The satellite system adds another layer of detection on top of existing drones and ground sensors, which Greece expanded significantly following the 2018 disaster that prompted a complete overhaul of how the country handles wildfires. The constellation helps close coverage gaps left by international satellites, spots fires in hard-to-reach areas, and builds more detailed models of how fires spread.

While several countries use thermal satellites, Greece is the first to fully weave them into its firefighting infrastructure. And the current system is just the beginning of a larger effort backed by Europe.

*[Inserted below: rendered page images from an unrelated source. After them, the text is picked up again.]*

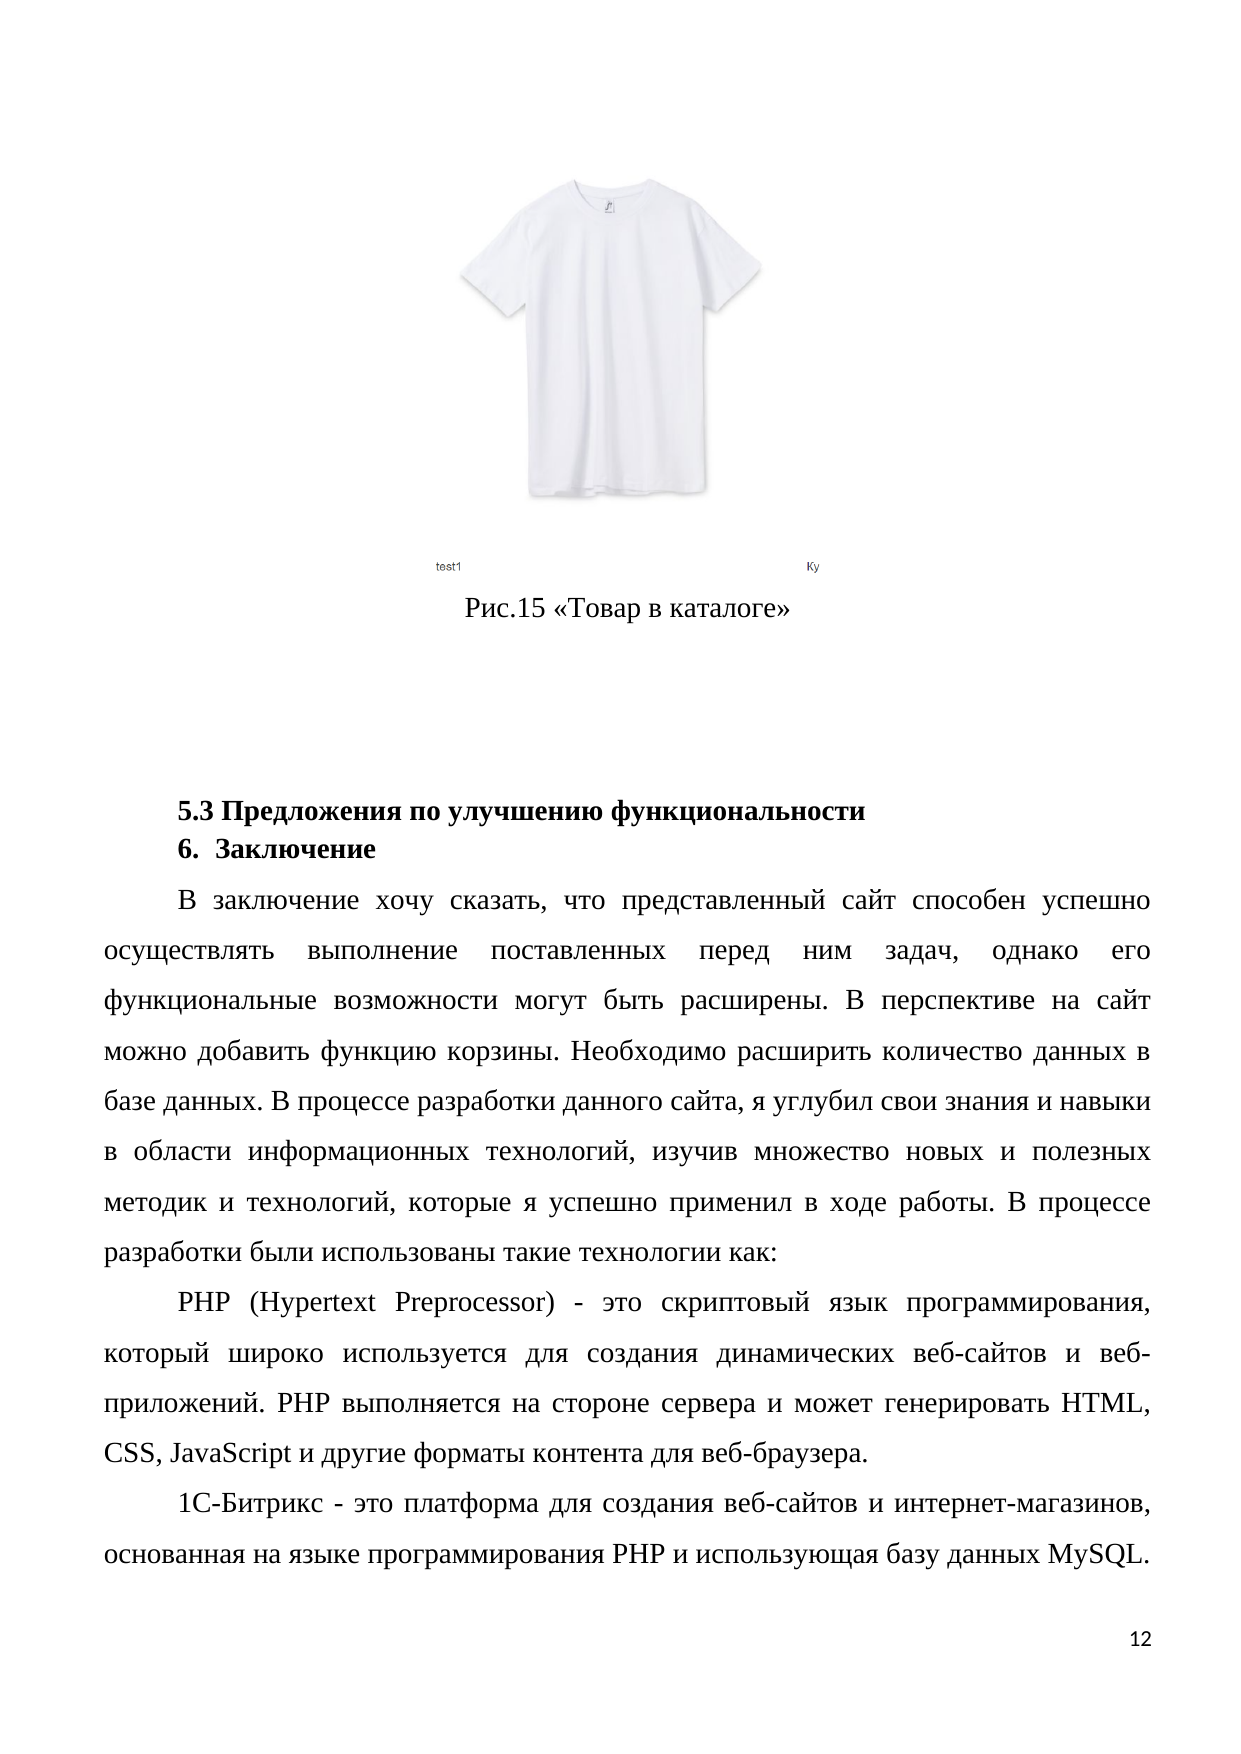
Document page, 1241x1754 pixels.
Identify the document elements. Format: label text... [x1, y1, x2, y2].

text PHP (Hypertext Preprocessor) - это скриптовый язык программирования, который широко используется для создания динамических веб-сайтов и веб-приложений. PHP выполняется на стороне сервера и может генерировать HTML, CSS, JavaScript и другие форматы контента для веб-браузера. [103, 1284, 1152, 1469]
text Рис.15 «Товар в каталоге» [103, 590, 1152, 624]
subtitle Заключение [177, 832, 1152, 865]
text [103, 1486, 1152, 1569]
picture [435, 118, 820, 576]
text В заключение хочу сказать, что представленный сайт способен успешно осуществлять выполнение поставленных перед ним задач, однако его функциональные возможности могут быть расширены. В перспективе на сайт можно добавить функцию корзины. Необходимо расширить количество данных в базе данных. В процессе разработки данного сайта, я углубил свои знания и навыки в области информационных технологий, изучив множество новых и полезных методик и технологий, которые я успешно применил в ходе работы. В процессе разработки были использованы такие технологии как: [103, 882, 1152, 1268]
subtitle Предложения по улучшению функциональности [177, 793, 1152, 827]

Greece is now developing a broader observation network with three European companies. That network will combine thermal satellites, radar satellites that can see through clouds and smoke, and optical satellites that capture highly detailed ground imagery. The total cost is 200 million euros — roughly $227 million — funded by the European Union. Declining costs for satellite launches and manufacturing have made the expansion financially viable, and additional satellites are expected to be deployed before the end of the year.

Planners in Athens and across Europe are already looking ahead to applying similar networks for purposes far beyond fire detection — including border surveillance, crop monitoring, disaster response, and heat wave planning.

One key priority is identifying urban “heat islands,” which would allow authorities to better direct cooling centers and emergency services to the areas that need them most.

These ambitions are part of a broader strategic shift by European governments to reduce reliance on foreign technology. Unsettled by Russia’s war in Ukraine and growing strains in trans-Atlantic relations, Europe is pushing for greater independence in critical technologies, and space infrastructure has become a central piece of that effort.

Greece’s satellite network fits into a continent-wide initiative that links launch vehicles, navigation systems, Earth observation tools, and secure communications into a more self-sufficient technological framework.

The ultimate goal, officials say, is to move past using satellite imagery as a passive tool and instead develop near-real-time decision-making systems that help governments respond to crises as they unfold.

The coming Greek summer will serve as the system’s first real-world test.